Leukaemia sufferer Selina Ramanah, 21, needs a bone marrow transplant and is seriously ill in hospital.
And speaking from the family home in Almondbury today, her mother, sister and brother asked people to come forward and join the Anthony Nolan Trust donor register.
Selina, who is a former student of Newsome High School and Greenhead College, was told four weeks ago that the leukaemia which she had battled three years ago had returned.
She was in the second year of an illustration degree at Kingston University, London, and is now having chemotherapy at St James's Hospital in Leeds. Her family are at her bedside.
Her sister Devina Ramanah-Beck, said: "We were all devastated when we found out the leukaemia had come back so suddenly and so aggressively.
"Selina had been in remission for three years and we all thought she was doing really well.
"She's only 21 and has her whole life ahead of her."
Mum Shantah, Devina, 25, and brother Jason, 16, have been told Selina needs a bone marrow transplant after a second course of chemotherapy which she will have within the next fortnight.
They have already been tested but are unfortunately not suitable to match with Selina.
Mrs Ramanah and husband Ben, who died suddenly 18 months ago from a heart attack, are originally from the island of Mauritius.

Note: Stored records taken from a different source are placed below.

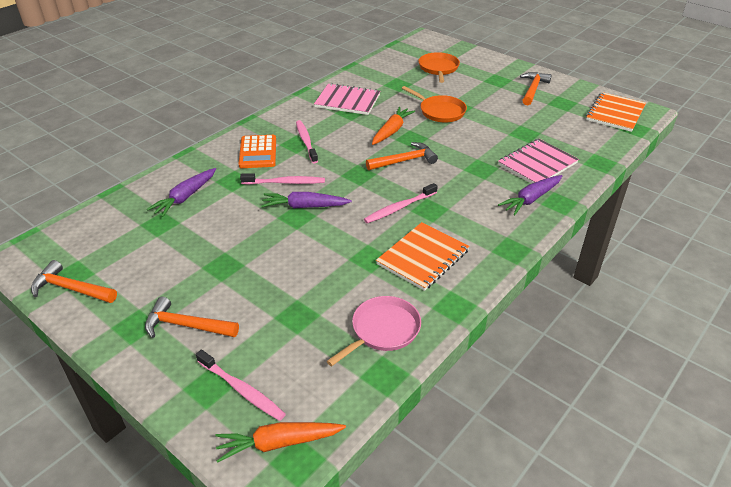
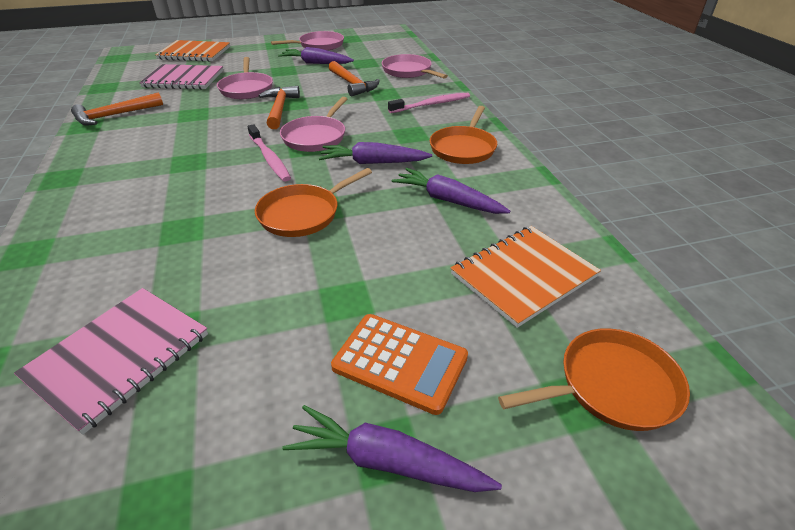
orange carrot: 2 -> 0
orange hammer: 4 -> 3
orange pan: 2 -> 3
pink pan: 1 -> 4
pink toothbrush: 4 -> 2
purple carrot: 3 -> 4

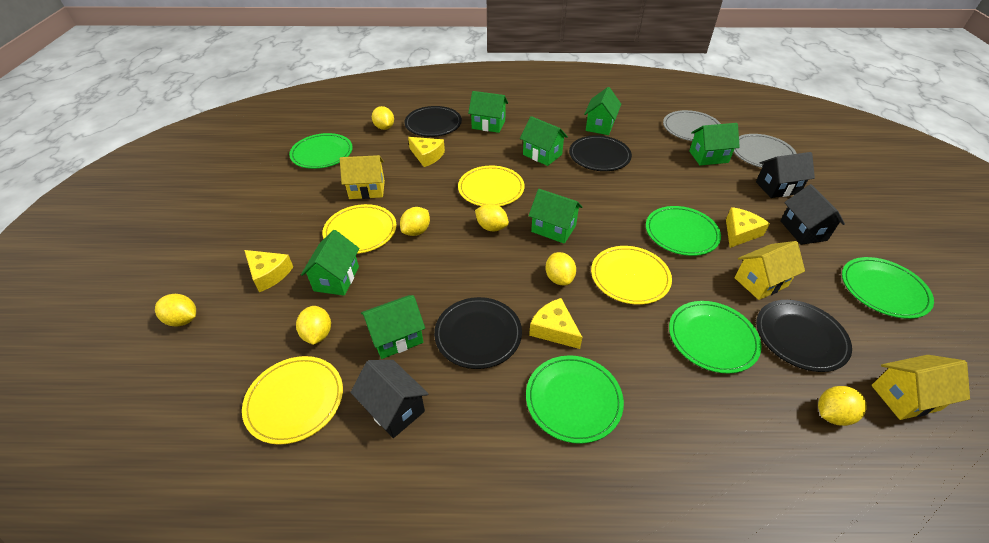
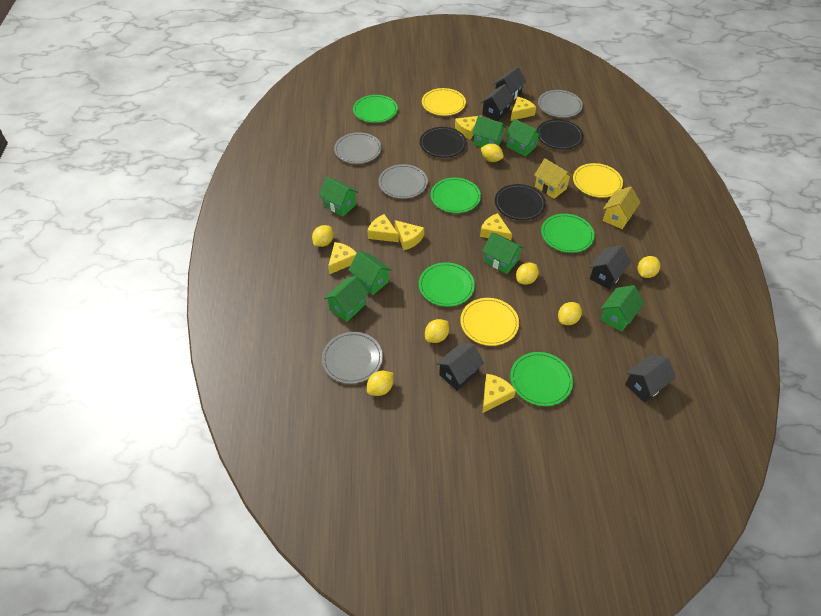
black house: 3 -> 5
black plate: 4 -> 3
grey plate: 2 -> 4
yellow cheese: 4 -> 7
yellow house: 3 -> 2
yellow plate: 4 -> 3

Bone marrow donors from ethnic minority communities are particularly rare and there is also a shortage of young donors and male donors.
Devina, who works as a legal adviser at Dewsbury Magistrates' Court, spoke on behalf of the family.

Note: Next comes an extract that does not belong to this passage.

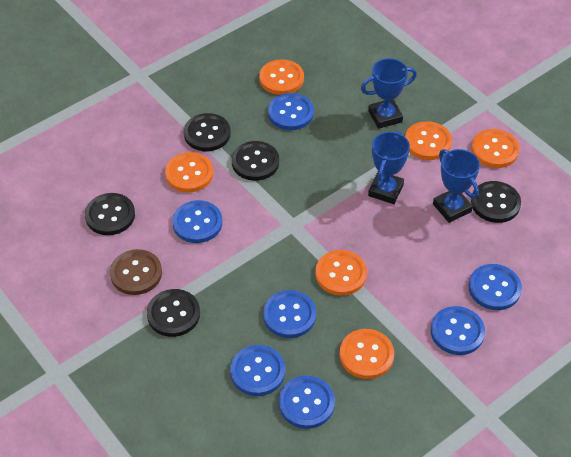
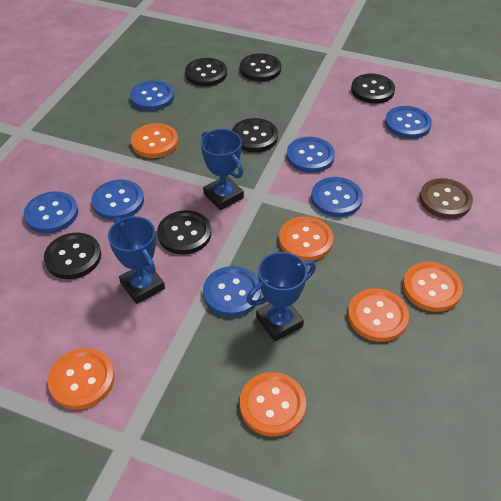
black button: 5 -> 6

She said: "My sister desperately needs a donor.
"The hospital is searching international registers, but we are aware how difficult it is to find an exact match.

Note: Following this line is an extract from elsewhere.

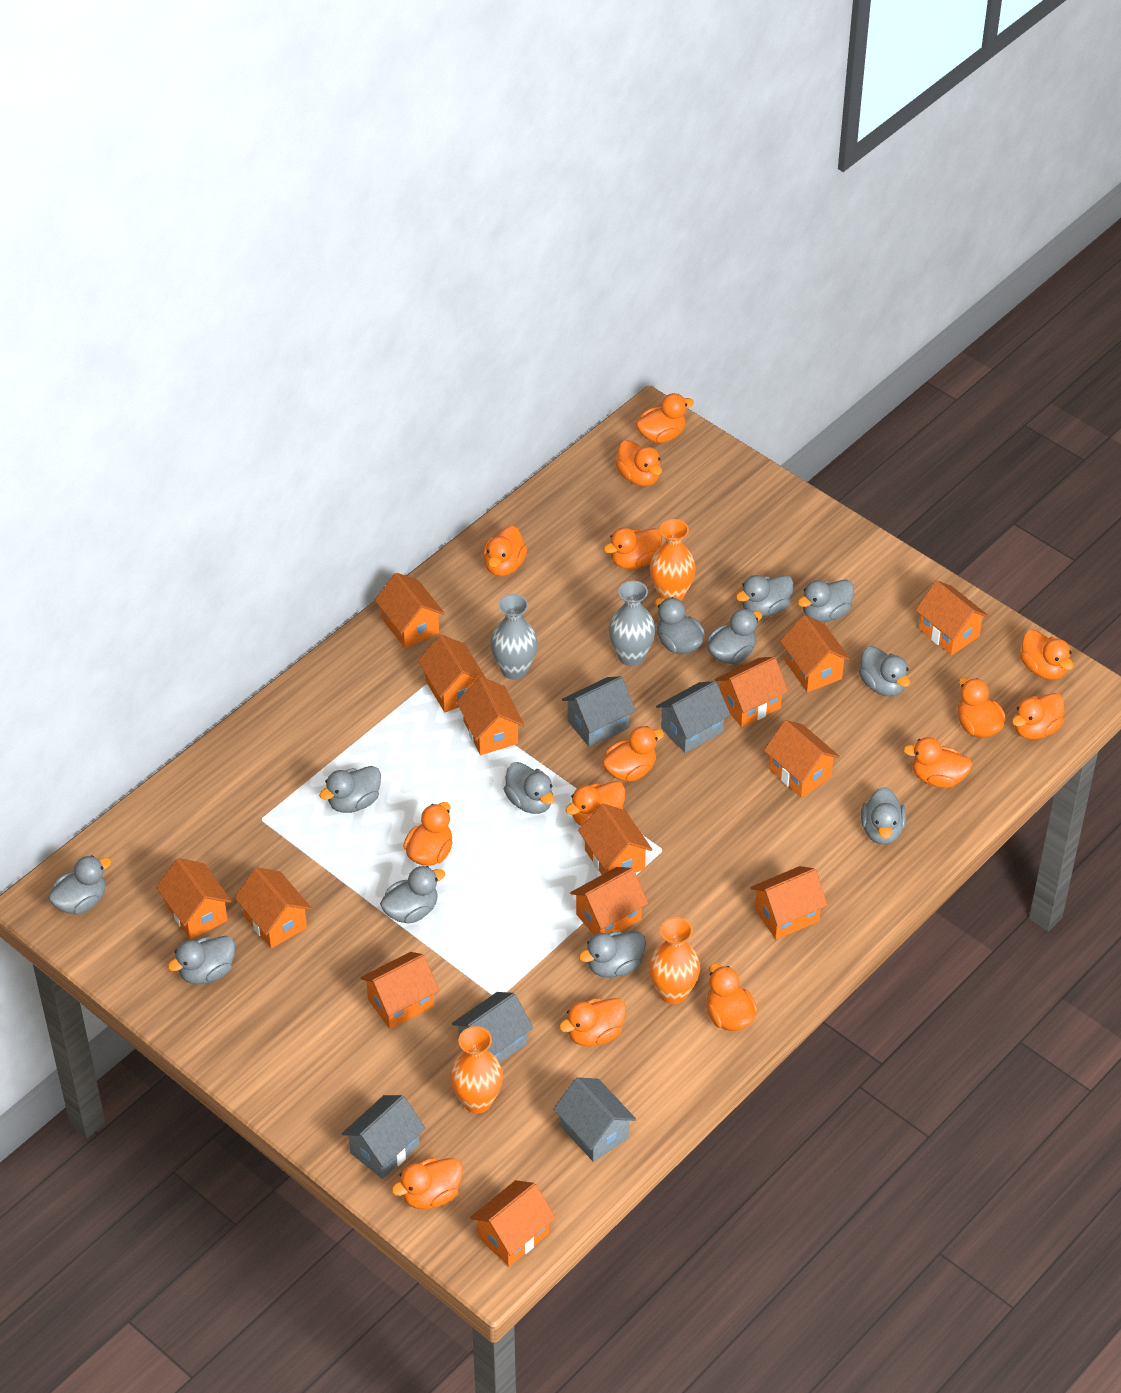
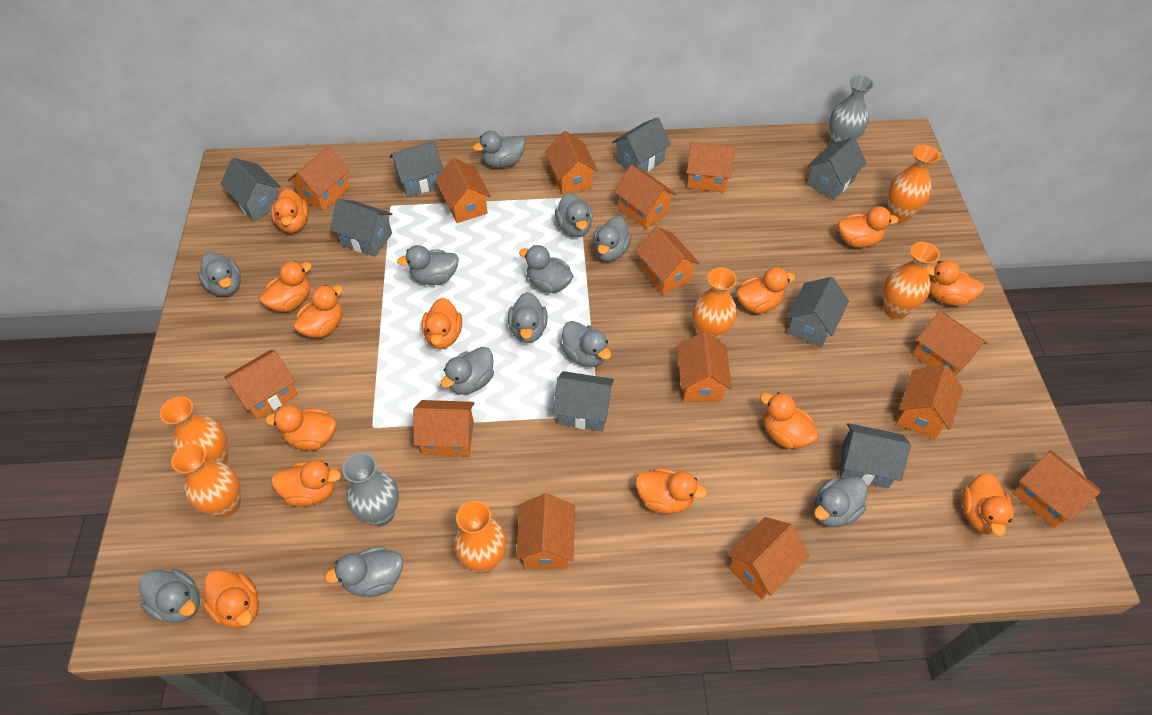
grey house: 5 -> 8
orange duck: 14 -> 13
orange vase: 3 -> 6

"So many people have asked how they can help, but attending a donor session would not just help Selina, it is giving that potential of life to other people."
The Ramanah family contacted the Examiner after reading about a donor recruitment event in Lindley next week.
Huddersfield Pendragon Round Table has organised the event with the Anthony Nolan Trust on Thursday July 14 at the Lindley Village Surgery, on Thomas Street between 6pm and 9pm.
All people need to do is turn up and a nurse will then take a small sample of blood for the register.
Round Table chairman Andrew Spencer said: "The recruitment event will give people the potential to save the life of someone suffering from leukaemia like Selina."
Donors need to be in good health, aged 18 to 40, weigh more than eight stones and be willing to help any patient.